Band Member Artists Light Up the Cities

Published

By Li Boyd Mille Lacs Band Member

The vibrant Twin Cities art scene featured two Mille Lacs Band members this February, and they both made brilliant debuts.

Leah Lemm is a musical artist and performed at the Cedar Cultural Center as part of the Cedar Commissions through a grant from the Jerome Foundation. The Cedar Commissions is a program for emerging local musicians and has helped develop nearly 40 new artists since the program began.

Dino Downwind, a photographer, was recruited by the independent arts organization RAW to participate in the Envision show at the Pourhouse in downtown Minneapolis. RAW holds regular one-night showcases in 70 cities worldwide and hand-picks local artists for each event.

Leah is a lifelong musician, starting with childhood music lessons that led to professional music study in college. She was competitive as a violinist until a shoulder injury made it too difficult to play the instrument anymore. Thankfully, Leah still had piano to fall back on and began to explore singing. She studied music production and engineering along with voice at the Berklee College of Music where she started songwriting. Leah says she was motivated to write her own music to create songs that would work better for her voice range. She sang in a cappella groups in college, too, laughingly reporting that the type of competitions depicted in the movie Pitch Perfect are “legit.”

Leah recently studied poetry through the Institute of American Indian Arts and became intrigued by the literary discussion surrounding Indigenous apocalypse. Despite how it sounds, the concept highlights Indigenous resilience and survival through the idea that our world has already ended several times over, yet we are still here. Anything going forward – whether it’s political, social, or environmental – is just another catastrophe through which Indigenous people will prevail.

Leah won her Cedar Commission grant with a proposal to set this concept to music and created Ruins, a transformative musical landscape composed of six movements. Each movement has a different sound, from blues rock to a cappella, and is linked to the next movement through a bridge of ambient industrial sound and Morse Code. Morse Code was important to Leah as an indication of emergency but also as the unifying piece that pulls the whole set together. It leads in each song by title but also closes the last song with the statement, “The end is a new beginning.” In the end, everything comes back to the circle, ready to start again.

Ruins was performed on February 10 to a mesmerized audience. Leah’s brother Cole Premo was part of the act, playing guitar and singing, along with other Band members Mariya Vyatkina, Evan Clark, Justin Titus, and Peter Morrow. A studio recording of Ruins will be available in the future.

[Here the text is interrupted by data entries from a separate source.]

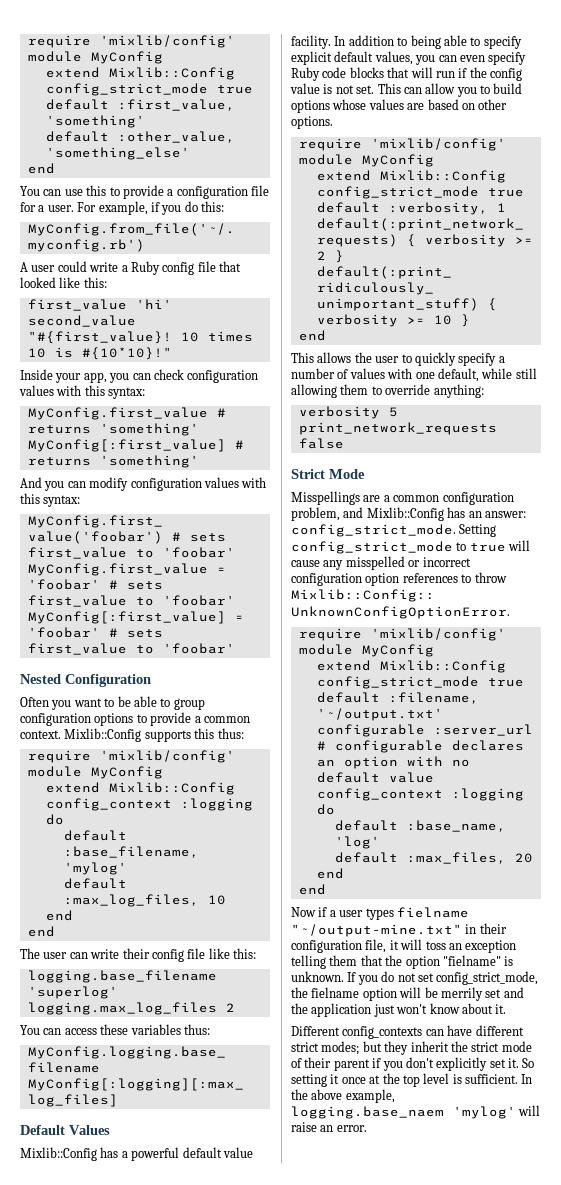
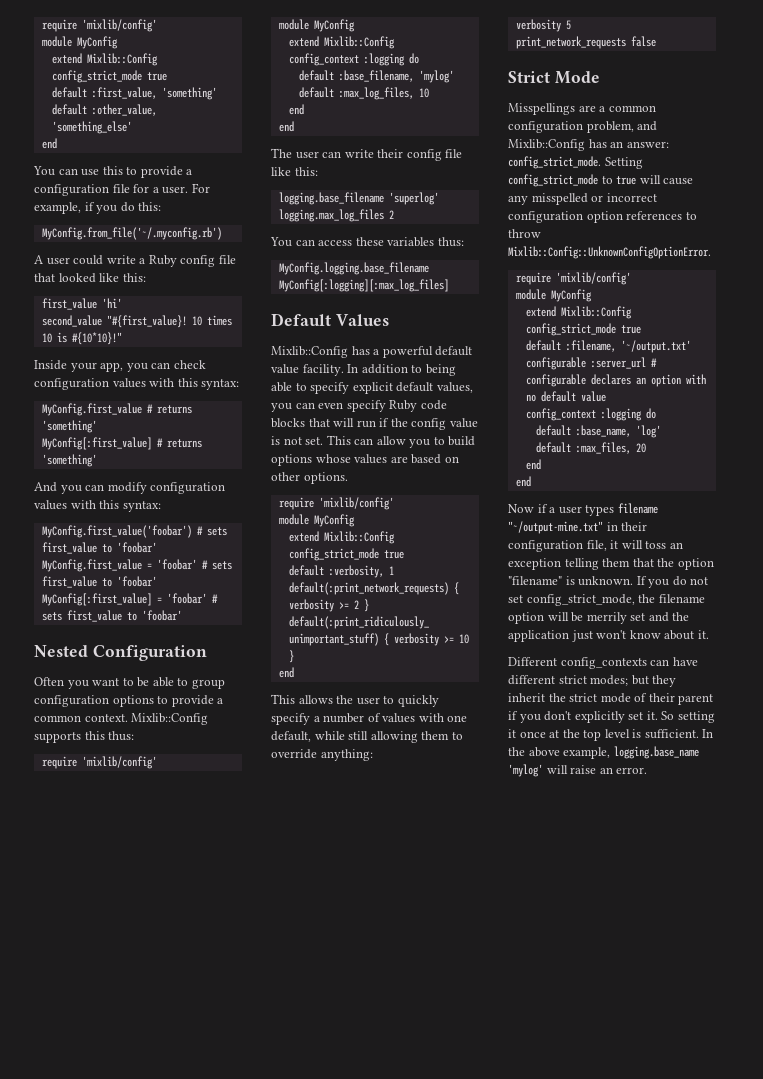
[396,907,469,918] fielname -> [617,503,658,514] filename
[442,955,501,966] "fielname" -> [508,576,562,585] "filename"
[311,987,360,998] fielname -> [658,594,705,603] filename
[291,1106,444,1119] logging.base_naem -> [613,746,699,759] logging.base_name

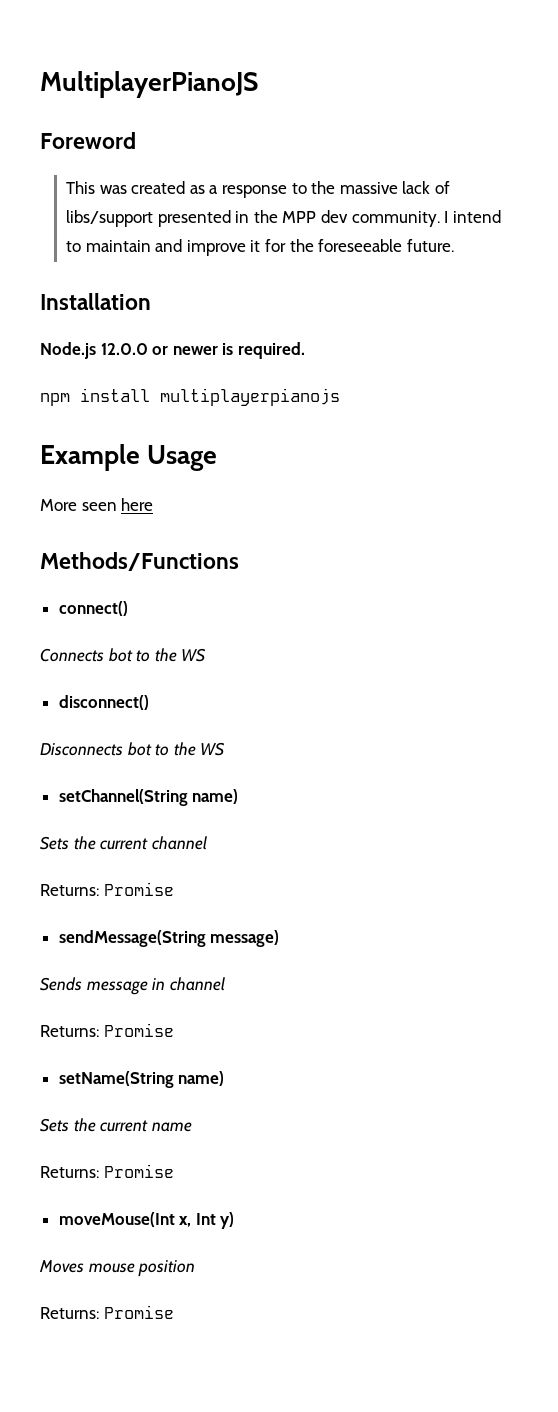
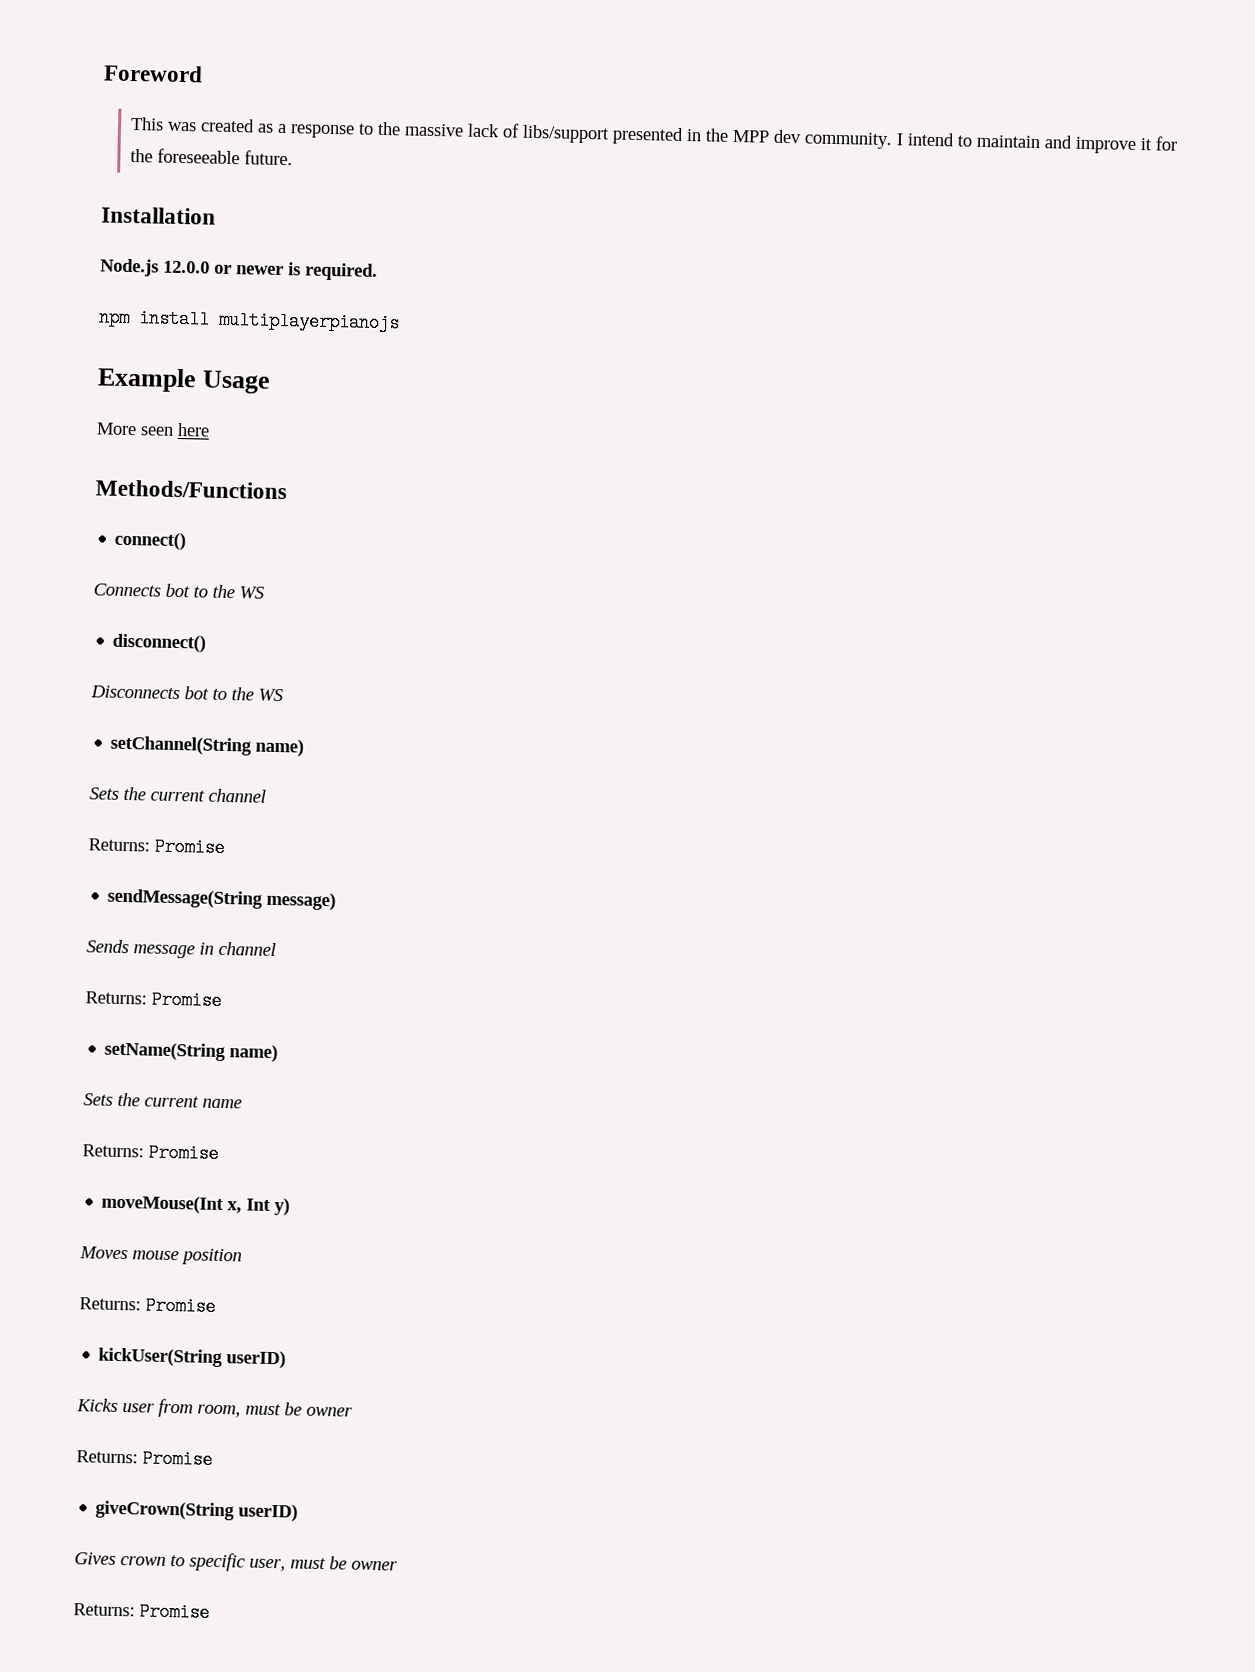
[40,71,258,98] MultiplayerPianoJS // -> (103, 73) none
(174, 1312) none -> [98,1347,287,1369] [76,1398,353,1418] [76,1449,213,1469] [95,1500,299,1522] [74,1552,398,1572] [73,1602,210,1622] // kickUser(String userID) // Kicks user from room, must be owner // Returns: Promise // giveCrown(String userID) // Gives crown to specific user, must be owner // Returns: Promise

Leah hopes, in the meantime, to find venues to play the show again.

Perfect trade

Dino Downwind’s journey to starting Downwind Photos began in a high school photography class. The class sparked an interest that was too quickly discouraged by Dino’s peers. He put the camera down due to teasing, but the interest persisted. About eight years ago, Dino had a surplus of bulldog puppies who caught the attention of a woman passing by. She photographed the puppies and then promised she would buy one as soon as she sold her camera. A trade was made. And that’s how it all began.

With his new camera, Dino learned from friends and taught himself the tricks of the trade. He started doing product photography and work for magazines, but it wasn’t until a friend convinced him to take their engagement photos that he ventured into taking portraits. He found he liked portraits and switched to shooting people and powwows.

RAW contacted Dino after seeing his Instagram and asked him to take part in the Envision showcase. After Dino realized it wasn’t a scam and agreed to participate, RAW asked Dino to bring an Indigenous friend along to validate the content of his work. Dino assured them he wasn’t a scam; he’s a card-carrying tribal member and qualified to use his own discretion. This was a surprise to the RAW organizers, who only then realized they had the honor of hosting their first Indigenous artist.

The Envision one-night event on February 14 was a huge success with many Band and family members showing up to support Dino and view his work. Dino’s black-and-white photographs are sharp and full of so much lively detail that it’s easy to get lost in the picture, even when there’s only one subject. His selectively colorized shots seem to highlight the gifts his subjects carry with them, allowing the viewer to recognize that there’s something in technicolor inside everyone. Dino’s online album is available at www.rawartists.org/downwindphotos.

Dino has some wisdom to pass along: “Do what you love to do.” He stresses that people shouldn’t let anyone belittle them or make them feel bad about their passions and talents. “If I would have kept going in high school, I would have probably made a career, a living, out of this already,” Dino says.

For now, Downwind Photos is growing steady and true.